Даже в поражении они сохраняли благородство манер. На виселицу ехали в серебряных экипажах с упряжкой из шестнадцати жеребцов, в сопровождении свиты ливрейных лакеев и плачущих женщин, чьи платья были усыпаны драгоценными камнями. Главное не то, что вор идет на смерть, а то, что он встретит ее смело, несломленным, надменным. Такой уход требовал чувства момента, которое большинство из них вырабатывало годами. Впервые увидев казнь, Пайес Малви позавидовал приговоренному, который, поднимаясь на эшафот, разбрасывал в толпу розы, словно актер. Одну руку упер в бок, вторую приложил к уху, точно никак не мог расслышать лихорадочные аплодисменты и, буде они не усилятся, отменит спектакль.
Обшаривая карманы неистовствовавших зевак, Фредерик Холл поклялся себе, что однажды им будут восхищаться так же, как этим обаятельным висельником, корчащим недовольные гримасы.
Когда легкая воровская жизнь ему прискучивала, он пробавлялся уличным пением. Поначалу пел голуэйские баллады, но в Лондоне они не снискали успеха. Публика находила их скучными или унылыми и не желала платить за то, чтобы на нее наводили скуку или уныние.

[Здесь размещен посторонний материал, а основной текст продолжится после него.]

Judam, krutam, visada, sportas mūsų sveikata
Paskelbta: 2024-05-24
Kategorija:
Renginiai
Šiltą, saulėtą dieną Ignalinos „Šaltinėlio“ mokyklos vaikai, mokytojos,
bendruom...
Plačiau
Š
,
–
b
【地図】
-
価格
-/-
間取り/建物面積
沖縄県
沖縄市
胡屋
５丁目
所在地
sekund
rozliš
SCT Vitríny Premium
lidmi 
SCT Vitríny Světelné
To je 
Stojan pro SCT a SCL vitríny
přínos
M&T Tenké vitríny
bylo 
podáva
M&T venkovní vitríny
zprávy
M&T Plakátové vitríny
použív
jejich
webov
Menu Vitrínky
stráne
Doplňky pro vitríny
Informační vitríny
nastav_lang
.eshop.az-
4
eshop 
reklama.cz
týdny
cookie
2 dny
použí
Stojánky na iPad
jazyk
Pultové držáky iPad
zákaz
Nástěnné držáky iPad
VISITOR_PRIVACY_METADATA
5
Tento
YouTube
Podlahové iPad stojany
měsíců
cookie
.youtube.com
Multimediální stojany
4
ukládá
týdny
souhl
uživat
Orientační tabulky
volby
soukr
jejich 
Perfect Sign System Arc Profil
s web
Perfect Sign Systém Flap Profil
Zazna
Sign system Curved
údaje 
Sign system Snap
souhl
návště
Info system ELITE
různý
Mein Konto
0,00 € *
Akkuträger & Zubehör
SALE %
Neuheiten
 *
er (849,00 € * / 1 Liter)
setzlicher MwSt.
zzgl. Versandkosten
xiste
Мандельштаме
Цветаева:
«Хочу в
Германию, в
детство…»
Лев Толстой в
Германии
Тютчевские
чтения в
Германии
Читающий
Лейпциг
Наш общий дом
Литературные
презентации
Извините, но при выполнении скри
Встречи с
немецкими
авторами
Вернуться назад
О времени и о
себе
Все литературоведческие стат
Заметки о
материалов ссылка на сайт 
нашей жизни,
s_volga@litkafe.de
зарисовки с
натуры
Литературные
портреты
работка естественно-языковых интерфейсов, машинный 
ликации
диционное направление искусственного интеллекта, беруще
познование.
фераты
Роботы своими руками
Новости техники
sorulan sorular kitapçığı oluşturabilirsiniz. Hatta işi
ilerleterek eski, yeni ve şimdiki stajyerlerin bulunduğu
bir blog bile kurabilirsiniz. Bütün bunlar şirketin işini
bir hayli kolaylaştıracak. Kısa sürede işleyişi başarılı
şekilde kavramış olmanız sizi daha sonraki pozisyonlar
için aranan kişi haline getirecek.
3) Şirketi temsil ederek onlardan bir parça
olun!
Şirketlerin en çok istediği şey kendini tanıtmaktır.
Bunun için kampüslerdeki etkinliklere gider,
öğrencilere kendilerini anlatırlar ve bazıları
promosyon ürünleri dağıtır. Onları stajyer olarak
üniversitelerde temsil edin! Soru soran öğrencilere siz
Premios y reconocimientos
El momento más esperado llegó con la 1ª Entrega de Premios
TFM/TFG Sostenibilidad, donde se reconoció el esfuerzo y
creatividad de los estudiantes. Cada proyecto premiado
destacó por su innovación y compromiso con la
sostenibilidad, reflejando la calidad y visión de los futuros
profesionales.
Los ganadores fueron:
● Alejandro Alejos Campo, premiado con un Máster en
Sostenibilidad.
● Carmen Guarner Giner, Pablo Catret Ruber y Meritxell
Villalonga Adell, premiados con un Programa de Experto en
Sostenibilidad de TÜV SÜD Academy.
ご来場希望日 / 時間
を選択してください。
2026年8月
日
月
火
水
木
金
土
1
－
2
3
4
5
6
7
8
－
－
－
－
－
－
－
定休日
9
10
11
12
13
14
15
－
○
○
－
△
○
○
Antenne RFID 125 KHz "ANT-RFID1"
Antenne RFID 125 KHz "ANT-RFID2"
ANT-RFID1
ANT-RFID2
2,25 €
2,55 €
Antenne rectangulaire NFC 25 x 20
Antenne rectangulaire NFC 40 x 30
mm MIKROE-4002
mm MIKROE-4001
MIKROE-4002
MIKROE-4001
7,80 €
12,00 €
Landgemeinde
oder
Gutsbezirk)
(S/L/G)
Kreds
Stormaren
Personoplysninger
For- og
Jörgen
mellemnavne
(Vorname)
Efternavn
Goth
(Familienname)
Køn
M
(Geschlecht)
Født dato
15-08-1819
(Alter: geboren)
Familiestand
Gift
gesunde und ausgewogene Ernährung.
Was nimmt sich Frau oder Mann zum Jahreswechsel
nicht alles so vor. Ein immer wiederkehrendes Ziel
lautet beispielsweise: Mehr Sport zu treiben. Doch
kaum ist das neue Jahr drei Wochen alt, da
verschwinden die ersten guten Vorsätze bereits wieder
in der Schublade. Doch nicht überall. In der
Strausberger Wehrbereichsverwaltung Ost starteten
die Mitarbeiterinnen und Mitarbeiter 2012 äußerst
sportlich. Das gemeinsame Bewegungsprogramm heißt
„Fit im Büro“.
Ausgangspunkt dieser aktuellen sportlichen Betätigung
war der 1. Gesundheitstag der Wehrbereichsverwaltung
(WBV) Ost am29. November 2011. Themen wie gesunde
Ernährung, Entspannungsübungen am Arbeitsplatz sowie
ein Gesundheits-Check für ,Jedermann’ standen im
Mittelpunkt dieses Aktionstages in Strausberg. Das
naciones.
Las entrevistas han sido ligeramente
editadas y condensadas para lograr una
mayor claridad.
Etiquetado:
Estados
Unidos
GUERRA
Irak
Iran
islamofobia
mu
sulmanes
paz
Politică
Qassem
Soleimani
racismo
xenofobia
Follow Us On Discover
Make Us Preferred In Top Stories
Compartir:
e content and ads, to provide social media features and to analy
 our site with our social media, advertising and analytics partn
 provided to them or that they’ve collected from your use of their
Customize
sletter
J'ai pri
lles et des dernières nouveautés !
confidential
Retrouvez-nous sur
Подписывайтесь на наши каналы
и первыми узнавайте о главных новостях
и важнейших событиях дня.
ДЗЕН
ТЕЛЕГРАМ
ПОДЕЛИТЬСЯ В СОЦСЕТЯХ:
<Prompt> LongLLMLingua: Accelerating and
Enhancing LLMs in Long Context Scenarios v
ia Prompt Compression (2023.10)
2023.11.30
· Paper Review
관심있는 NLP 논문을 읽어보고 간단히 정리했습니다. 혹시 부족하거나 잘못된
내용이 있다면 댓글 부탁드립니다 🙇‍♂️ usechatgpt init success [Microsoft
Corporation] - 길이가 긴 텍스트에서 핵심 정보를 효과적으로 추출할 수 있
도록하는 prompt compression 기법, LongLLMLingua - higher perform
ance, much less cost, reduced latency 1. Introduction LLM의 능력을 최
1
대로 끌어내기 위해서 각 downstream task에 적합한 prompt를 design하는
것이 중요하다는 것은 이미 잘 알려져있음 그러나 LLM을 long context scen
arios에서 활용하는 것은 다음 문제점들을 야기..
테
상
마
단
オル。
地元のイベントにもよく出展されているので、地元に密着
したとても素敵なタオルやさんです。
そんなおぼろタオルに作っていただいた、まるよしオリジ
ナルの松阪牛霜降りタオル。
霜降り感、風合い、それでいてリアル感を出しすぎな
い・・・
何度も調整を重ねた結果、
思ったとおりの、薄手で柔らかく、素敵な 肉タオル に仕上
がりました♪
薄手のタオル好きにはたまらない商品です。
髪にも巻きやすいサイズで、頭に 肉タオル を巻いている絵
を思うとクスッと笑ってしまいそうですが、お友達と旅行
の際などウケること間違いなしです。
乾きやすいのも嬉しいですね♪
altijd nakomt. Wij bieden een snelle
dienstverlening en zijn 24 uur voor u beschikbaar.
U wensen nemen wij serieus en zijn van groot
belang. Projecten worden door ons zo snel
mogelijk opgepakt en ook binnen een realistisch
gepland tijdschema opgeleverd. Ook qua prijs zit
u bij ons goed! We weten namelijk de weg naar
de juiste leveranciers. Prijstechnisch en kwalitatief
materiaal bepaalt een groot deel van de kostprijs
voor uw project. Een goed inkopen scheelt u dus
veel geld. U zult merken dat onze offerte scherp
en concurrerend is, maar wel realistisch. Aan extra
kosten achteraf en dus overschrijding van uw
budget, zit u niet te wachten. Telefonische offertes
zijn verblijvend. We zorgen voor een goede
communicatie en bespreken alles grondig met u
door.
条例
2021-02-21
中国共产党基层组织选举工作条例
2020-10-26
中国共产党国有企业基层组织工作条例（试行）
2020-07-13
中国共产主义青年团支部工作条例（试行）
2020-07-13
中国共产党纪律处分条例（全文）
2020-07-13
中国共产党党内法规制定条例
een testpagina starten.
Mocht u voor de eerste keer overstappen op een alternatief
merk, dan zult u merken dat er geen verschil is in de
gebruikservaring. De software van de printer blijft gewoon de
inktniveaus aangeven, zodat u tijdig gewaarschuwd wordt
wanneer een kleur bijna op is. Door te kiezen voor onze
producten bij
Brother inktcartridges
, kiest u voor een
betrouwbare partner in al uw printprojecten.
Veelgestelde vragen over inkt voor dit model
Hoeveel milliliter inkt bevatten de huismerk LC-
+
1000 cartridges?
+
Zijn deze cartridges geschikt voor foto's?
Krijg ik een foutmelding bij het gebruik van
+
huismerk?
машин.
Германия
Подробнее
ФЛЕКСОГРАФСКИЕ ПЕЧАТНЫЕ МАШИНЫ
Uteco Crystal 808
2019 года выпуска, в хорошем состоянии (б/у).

Мрачные песни в Уайтчепеле не жаловали. Там хватало своего мрака.
Тогда он попытал счастья с песней собственного сочинения, балладой о сержанте, который вербует рекрутов и которому в Коннемаре дали от ворот поворот. Исполнять ее в первоначальном виде вряд ли следовало, но если чуть-чуть переделать и изменить кое-какие факты, пожалуй, она способна снискать певцу ужин. За вечер-другой Малви перекроил текст, расшил его галунами названий улиц и плюмажем лондонского арго, убрал все, что навевало грусть или кричало об Ирландии. Подобные переделки ничуть его не смущали. Из голуэйских обносков он смастерил щегольской ист-эндский наряд. Закончив подворачивать и сметывать швы, наутро поспешил на рынок в Бетнал-Грин и пропел свою песню четырнадцать раз кряду с ист-эндским выговором, который с каждым днем выходил у него все лучше.
«Паршивый кокни», — процедил проходящий миме констебль. Фредерик Холл счел это комплиментом.